Bunkers’ work defies the obvious and requires a careful eye. You have to spend time with his brushstrokes, with his choices. He’s been painting since he was very young, and his brushstrokes display all the improvisational aplomb of a jazz musician, as well as the accomplishment required to achieve such improvisation.  Bunkers is no ordinary painter, and he requires a less than ordinary viewer.

During our conversation, Bunkers pointed to Robert Motherwell as one of the painters he enjoys and respects. There’s a quote from Motherwell that digs into Bunkers’ work rather adroitly: “Most painting in the European tradition was painting the mask. Modern art rejected all that. Our subject matter was the person behind the mask.” 

Spending a little bit of time with Bunkers’ work, you notice the mask-like quality of his faces, that his characters have no eyes. Though not directly taken from painters like Modigliani or Edward Hopper, these mask-like, eyeless qualities follow in the tradition of Motherwell’s words. Bunkers challenges his viewers to cultivate an intimacy with his work, to rely on more than the mask.

Spending a lot of time with his paintings, one delves into the narratives—connotative and denotative—that lurk behind the masks. They suggest many of the families in the Dakotas, Montana and Wyoming who allow their lives to live them, rather than the reverse.  Bunkers mines that territory as well as the personal mythology of their lives. He grew up in South Dakota, and is familiar with the stories he depicts. Considering his work a form of self-exploration rather than messages laden in pigment, Bunkers has no agenda. He hopes for thoughtful, careful viewers who are as playful as they are experienced. 

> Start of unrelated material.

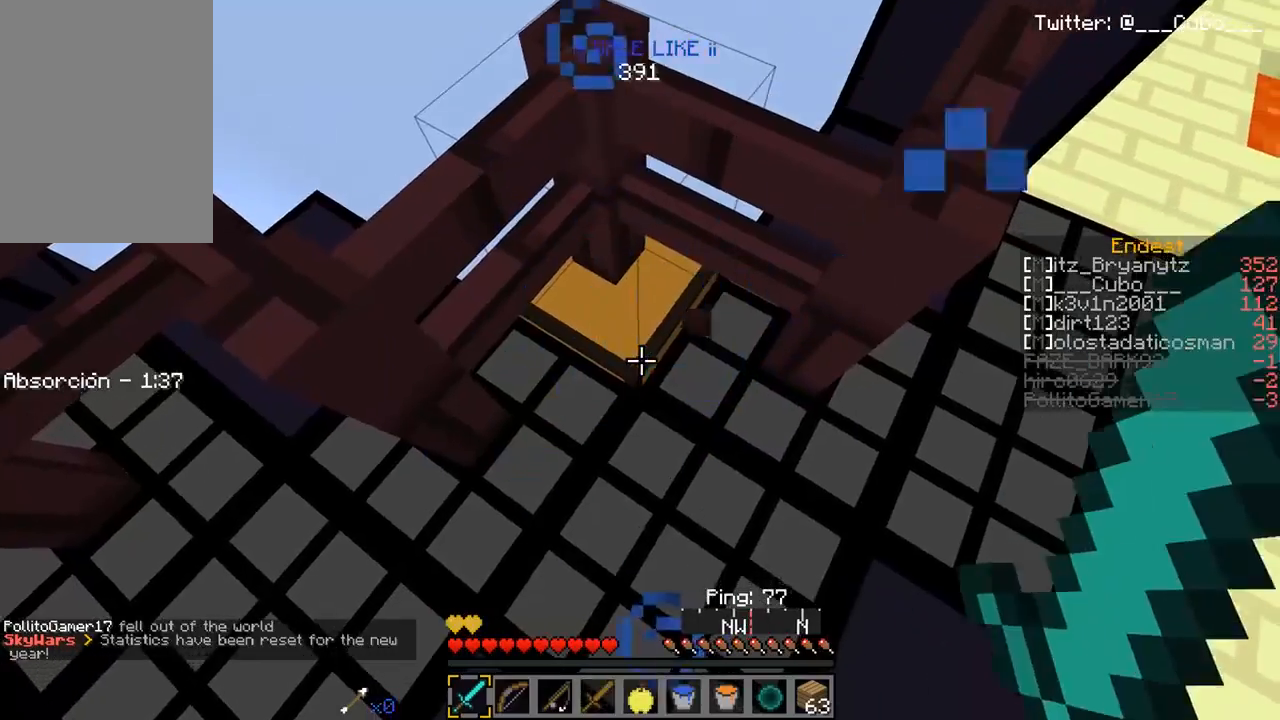
{"keys": [], "mouse": [], "events": [[117, "mouse_left", "up"], [117, "s", "down"], [267, "s", "up"], [417, "mouse_right", "up"]]}
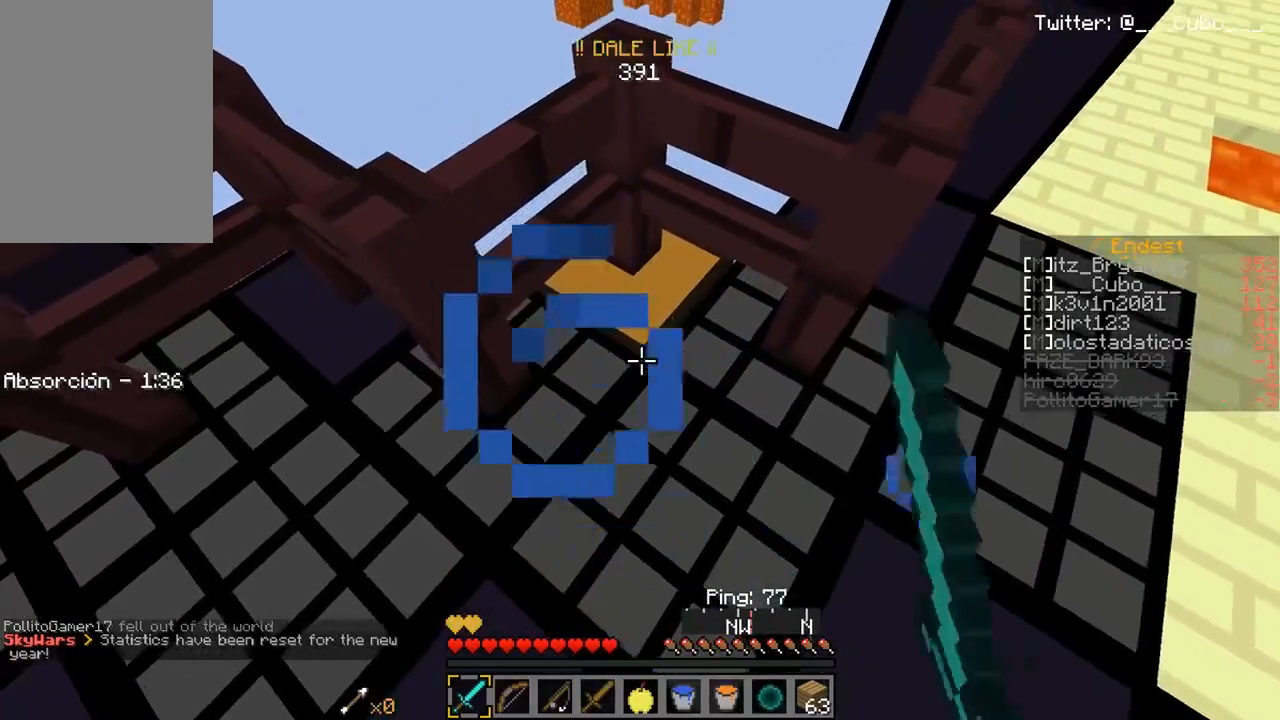
{"keys": ["d", "w"], "mouse": [], "events": [[100, "mouse_right", "down"], [300, "mouse_right", "up"], [367, "d", "down"], [467, "w", "down"]]}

Bunkers is haunted by difficult beauty, with finding it and depicting it. Rescuing the mundane is a poet’s notion; Bunkers is a painter with a poet’s sensibilities.

The type of experimentation Bunkers embraces is not unusual among painters, but it is unusual among painters in the western United States. Painting by painting, he is carving out a very unique promontory for himself. He is equally devoted to craft and experimentation; he is a painter constantly challenging himself, challenging his form.

“Salvaged” sustains viewers in a rare fashion. Juxtaposing formal elements of the paintings themselves with the narrative elements of the vignettes which link them together. His work reminds us what contemporary artists can convey when they have spent as much time considering their craft as their personal experience.

A Personal note: Mitchel McInnis was a dear friend and collaborator who is no longer with us. Mitchel’s deep love of art, his brilliant writing, his child-like curiosity, his tenderness still burn bright in the hearts of those of us who had the privilege of walking on this earth next to him. Thank you friend.